Prep 10 mins
Cook 30 mins
I got this recipe from my friend Shelly. I made a few modifications for my family and now it's one of our favorite dinners. It is very low point friendly (if you're on Weight Watchers) and high in taste. We have enjoyed it year round.
- 283.49 g can canned chicken (white meat)
- 1 green pepper, chopped
- 1 onion, chopped
- 2 garlic cloves, minced
- 283.49 g can rotel (or 1 can of tomatoes)
- 425.24 g can chili beans
- 453.59 g can corn (or use frozen corn)
- 14.79 ml chili powder
- 4.92 ml cumin
- 2.46 ml salt
- 354.88 ml Pace Picante Sauce
- 396.89 g can chicken broth (2 cups)
- Saute chicken, onion, garlic, and green pepper in cooking spray.
- Add remaining ingredients. Heat on stove until warm throughout.
- (You can also cook this in the crockpot on low all day or high for a few hours--no need to saute veggies for the crockpot version.)
- If desired, top stew with shredded cheese, sour cream, avocados, and crushed up tortilla chips. My kids love to eat this as a dip for their chips. I serve it with the baked version of tortilla chips.
I don't like things too spicey so I changed this up a bit. I used petite diced tomatoes and my can was 14.5 ounces. I didn't add the onion, pepper or garlic. I also used black beans instead of chili beans. My can of chicken was 12.5 ounces. I followed the rest of the recipe and we loved it. I topped it with cheddar cheese before serving.

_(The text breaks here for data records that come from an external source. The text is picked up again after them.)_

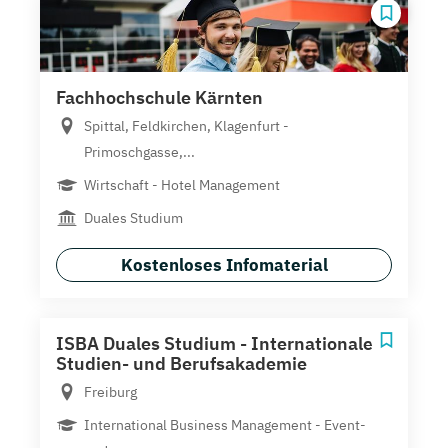
Fachhochschule Kärnten
Spittal, Feldkirchen, Klagenfurt -
Primoschgasse,...
Wirtschaft - Hotel Management
Duales Studium
Kostenloses Infomaterial
ISBA Duales Studium - Internationale
Studien- und Berufsakademie
Freiburg
International Business Management - Event-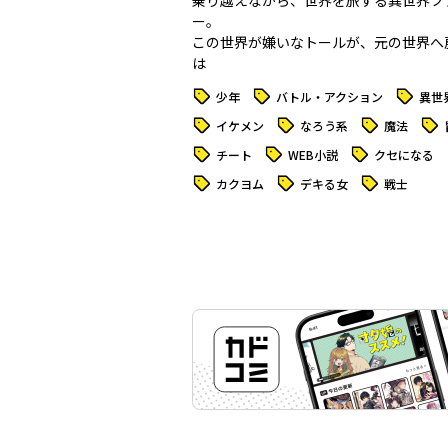
乗り越えながら、世界を旅する異世界フ
ー。
この世界が嫌いなトールが、元の世界へ
は―――
タグ
タグ
タグ
少年
バトル・アクション
異世
タグ
タグ
タグ
タグ
イケメン
なろう系
魔法
タグ
タグ
タグ
チート
WEB小説
クセになる
タグ
タグ
タグ
カクヨム
デキる女
戦士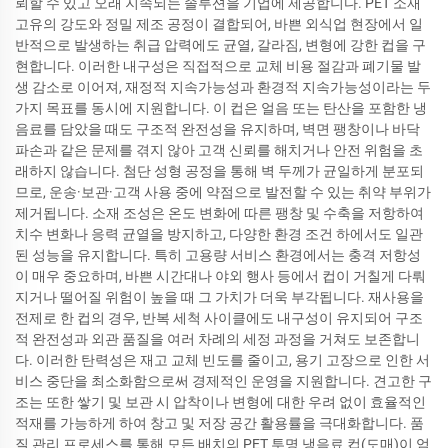
뢰할 수 있고 오래 지속되는 솔루션을 기업에 제공합니다. PET 소재
고유의 강도와 정밀 제조 공정이 결합되어, 바쁜 외식업 현장에서 일
반적으로 발생하는 취급 압력에도 균열, 갈라짐, 변형에 강한 컵을 구
현합니다. 이러한 내구성은 직접적으로 교체 비용 절감과 폐기물 발
생 감소로 이어져, 재정적 지속가능성과 환경적 지속가능성이라는 두
가지 목표를 동시에 지원합니다. 이 컵은 얼음 또는 탄산을 포함한 냉
음료를 담았을 때도 구조적 완전성을 유지하며, 벽면 팽창이나 바닥
파손과 같은 문제를 겪지 않아 고객 신뢰를 해치거나 안전 위험을 초
래하지 않습니다. 첨단 성형 공정을 통해 벽 두께가 균일하게 분포되
므로, 운송·보관·고객 사용 중에 약점으로 발전할 수 있는 취약 부위가
제거됩니다. 소재 조성은 온도 변화에 따른 팽창 및 수축을 저항하여
치수 변화나 응력 균열을 방지하고, 다양한 환경 조건 하에서도 일관
된 성능을 유지합니다. 특히 고용량 서비스 환경에서는 충격 저항성
이 매우 중요하며, 바쁜 시간대나 야외 행사 등에서 컵이 거칠게 다뤄
지거나 떨어질 위험이 높을 때 그 가치가 더욱 부각됩니다. 재사용을
전제로 한 컵의 경우, 반복 세척 사이클에도 내구성이 유지되어 구조
적 완전성과 외관 품질을 여러 차례의 세정 과정을 거쳐도 보존합니
다. 이러한 탄력성은 재고 교체 빈도를 줄이고, 용기 고장으로 인한 서
비스 중단을 최소화함으로써 경제적인 운영을 지원합니다. 견고한 구
조는 또한 쌓기 및 보관 시 압착이나 변형에 대한 우려 없이 효율적인
적재를 가능하게 하여 창고 및 저장 공간 활용률을 극대화합니다. 품
질 관리 프로세스를 통해 모든 배치의 PET 투명 냉음료 컵(도매)이 엄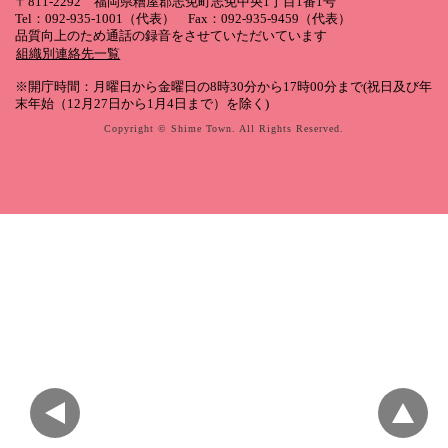
〒811-2292 福岡県糟屋郡志免町志免中央1丁目1番1号
Tel：092-935-1001（代表） Fax：092-935-9459（代表）
品質向上のため通話の録音をさせていただいています
組織別連絡先一覧
※開庁時間：月曜日から金曜日の8時30分から17時00分まで(祝日及び年
末年始（12月27日から1月4日まで）を除く)
Copyright © Shime Town. All Rights Reserved.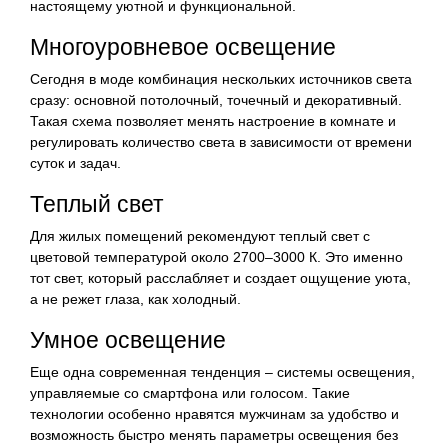
настоящему уютной и функциональной.
Многоуровневое освещение
Сегодня в моде комбинация нескольких источников света
сразу: основной потолочный, точечный и декоративный.
Такая схема позволяет менять настроение в комнате и
регулировать количество света в зависимости от времени
суток и задач.
Теплый свет
Для жилых помещений рекомендуют теплый свет с
цветовой температурой около 2700–3000 К. Это именно
тот свет, который расслабляет и создает ощущение уюта,
а не режет глаза, как холодный.
Умное освещение
Еще одна современная тенденция – системы освещения,
управляемые со смартфона или голосом. Такие
технологии особенно нравятся мужчинам за удобство и
возможность быстро менять параметры освещения без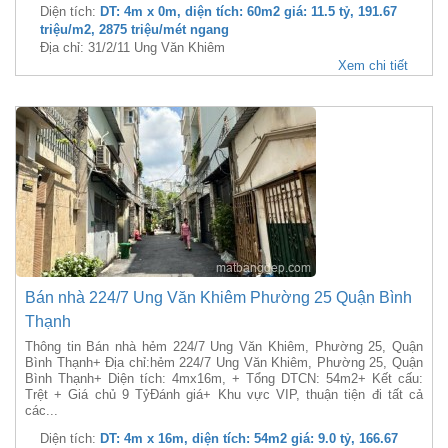
Diện tích:
DT: 4m x 0m, diện tích: 60m2 giá: 11.5 tỷ, 191.67
triệu/m2, 2875 triệu/mét ngang
Địa chỉ: 31/2/11 Ung Văn Khiêm
Xem chi tiết
Bán nhà 224/7 Ung Văn Khiêm Phường 25 Quận Bình
Thạnh
Thông tin Bán nhà hẻm 224/7 Ung Văn Khiêm, Phường 25, Quận
Bình Thạnh+ Địa chỉ:hẻm 224/7 Ung Văn Khiêm, Phường 25, Quận
Bình Thạnh+ Diện tích: 4mx16m, + Tổng DTCN: 54m2+ Kết cấu:
Trệt + Giá chủ 9 TỷĐánh giá+ Khu vực VIP, thuận tiện đi tất cả
các...
Diện tích:
DT: 4m x 16m, diện tích: 54m2 giá: 9.0 tỷ, 166.67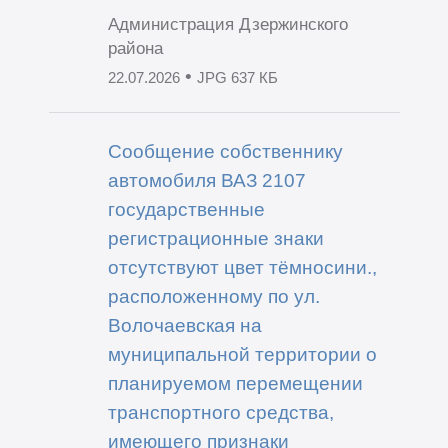
Администрация Дзержинского
района
•
22.07.2026
JPG 637 КБ
Сообщение собственнику
автомобиля ВАЗ 2107
государственные
регистрационные знаки
отсутствуют цвет тёмносини.,
расположенному по ул.
Волочаевская на
муниципальной территории о
планируемом перемещении
транспортного средства,
имеющего признаки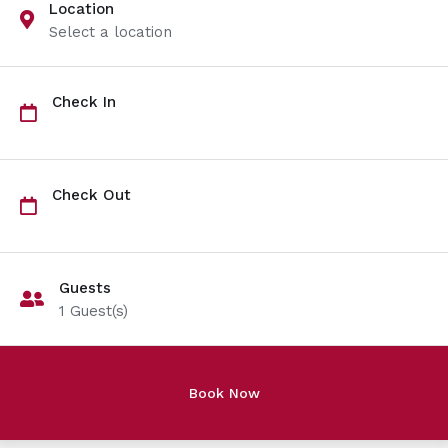
Location
Select a location
Check In
Check Out
Guests
1
Guest(s)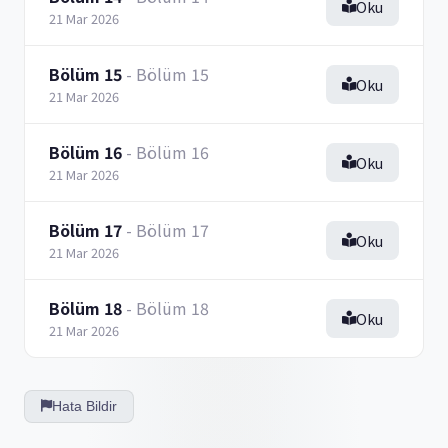
Oku
21 Mar 2026
Bölüm 15
- Bölüm 15
Oku
21 Mar 2026
Bölüm 16
- Bölüm 16
Oku
21 Mar 2026
Bölüm 17
- Bölüm 17
Oku
21 Mar 2026
Bölüm 18
- Bölüm 18
Oku
21 Mar 2026
Hata Bildir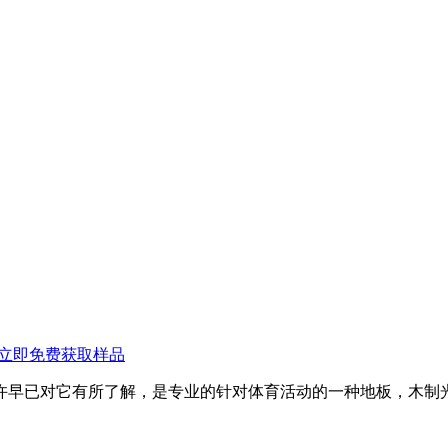
立即免费获取样品
早已对它有所了解，是专业的针对体育活动的一种地板，木制光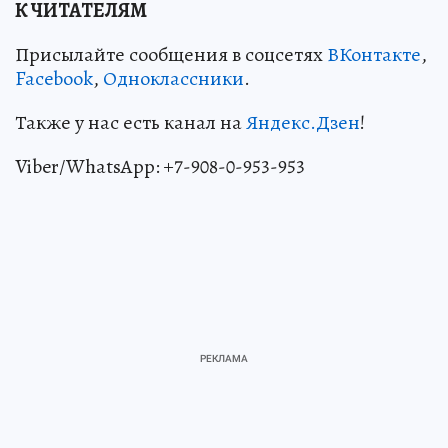
К ЧИТАТЕЛЯМ
Присылайте сообщения в соцсетях
ВКонтакте
,
Facebook
,
Одноклассники
.
Также у нас есть канал на
Яндекс.Дзен
!
Viber/WhatsApp: +7-908-0-953-953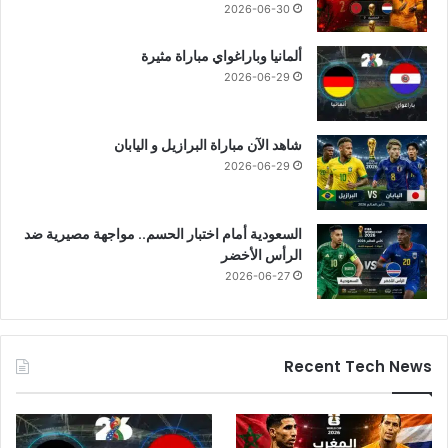
2026-06-30
ألمانيا وباراغواي مباراة مثيرة
2026-06-29
شاهد الآن مباراة البرازيل و اليابان
2026-06-29
السعودية أمام اختبار الحسم.. مواجهة مصيرية ضد
الرأس الأخضر
2026-06-27
Recent Tech News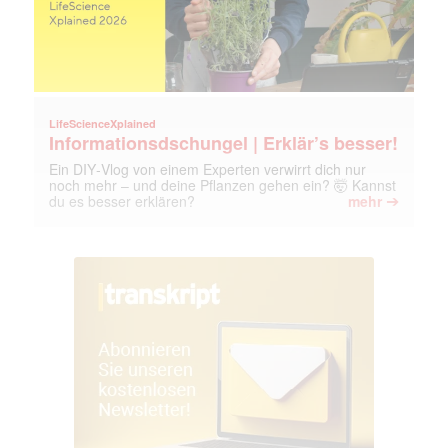
LifeScienceXplained
Informationsdschungel | Erklär’s besser!
Ein DIY‑Vlog von einem Experten verwirrt dich nur
noch mehr – und deine Pflanzen gehen ein? 🤯 Kannst
➔
du es besser erklären?
mehr
Mit dem |transkript-Newsletter
jede Woche aktuell informiert.
E-
Mail
(erforderlich)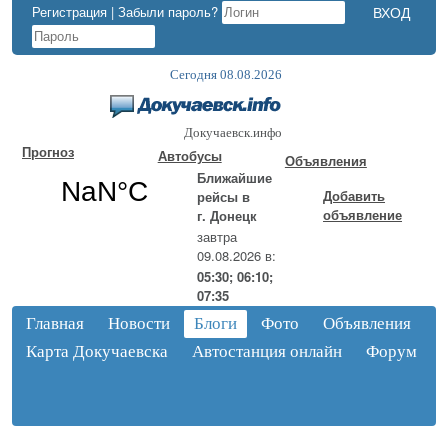
Регистрация
|
Забыли пароль?
Сегодня 08.08.2026
Докучаевск.инфо
Прогноз
Автобусы
Объявления
Ближайшие
Добавить
рейсы в
объявление
г. Донецк
завтра
09.08.2026 в:
05:30; 06:10;
07:35
Главная
Новости
Блоги
Фото
Объявления
Карта Докучаевска
Автостанция онлайн
Форум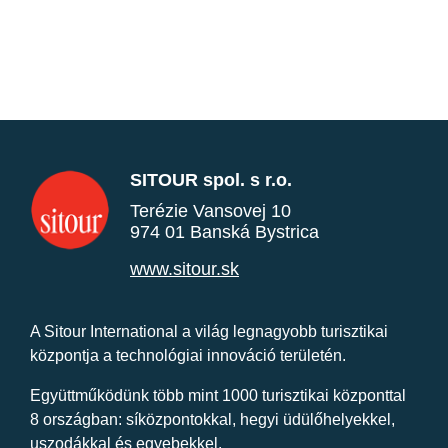
SITOUR spol. s r.o.
Terézie Vansovej 10
974 01 Banská Bystrica
www.sitour.sk
A Sitour International a világ legnagyobb turisztikai
központja a technológiai innováció területén.
Együttműködünk több mint 1000 turisztikai központtal
8 országban: síközpontokkal, hegyi üdülőhelyekkel,
uszodákkal és egyebekkel.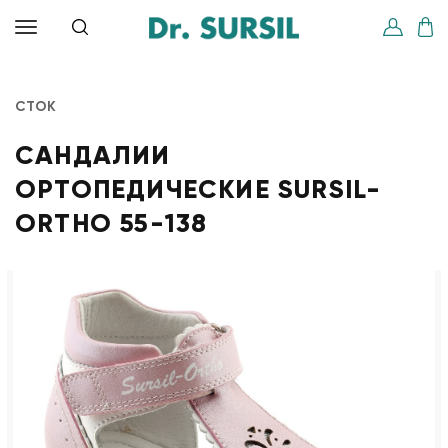
СТОК
САНДАЛИИ
ОРТОПЕДИЧЕСКИЕ SURSIL-
ORTHO 55-138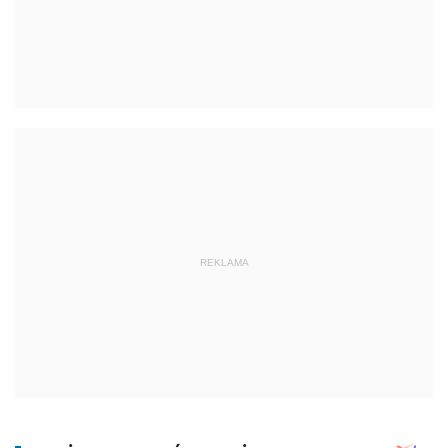
REKLAMA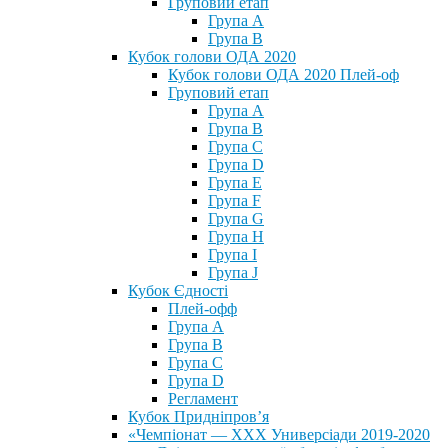
Груповий етап
Група А
Група В
Кубок голови ОДА 2020
Кубок голови ОДА 2020 Плей-оф
Груповий етап
Група A
Група B
Група C
Група D
Група E
Група F
Група G
Група H
Група I
Група J
Кубок Єдності
Плей-офф
Група А
Група В
Група С
Група D
Регламент
Кубок Придніпров’я
«Чемпіонат — ХХХ Универсіади 2019-2020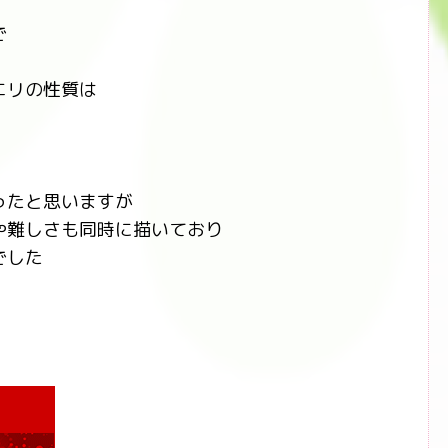
で
エリの性質は
）
ったと思いますが
や難しさも同時に描いており
でした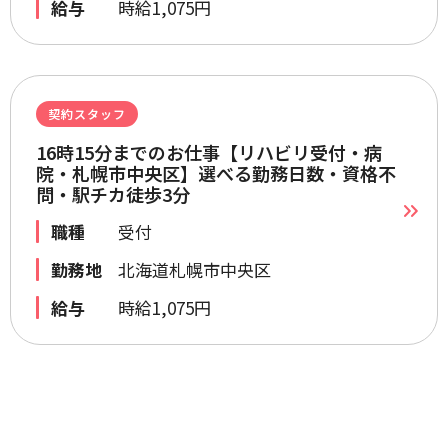
給与
時給1,075円
契約スタッフ
16時15分までのお仕事【リハビリ受付・病
院・札幌市中央区】選べる勤務日数・資格不
問・駅チカ徒歩3分
職種
受付
勤務地
北海道札幌市中央区
給与
時給1,075円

This was a great choice for our family! It was quick, easy, and tasted awesome. The only thing I will do differently next time would be to watch which rotel I use. This time around was a tad bit too hot for my littlest. Actually, it was a bit hot for me but I suppose a little sour cream would alleviate that burn, but would definitely change the WW points value, LOL. Thanks for sharing this one with us!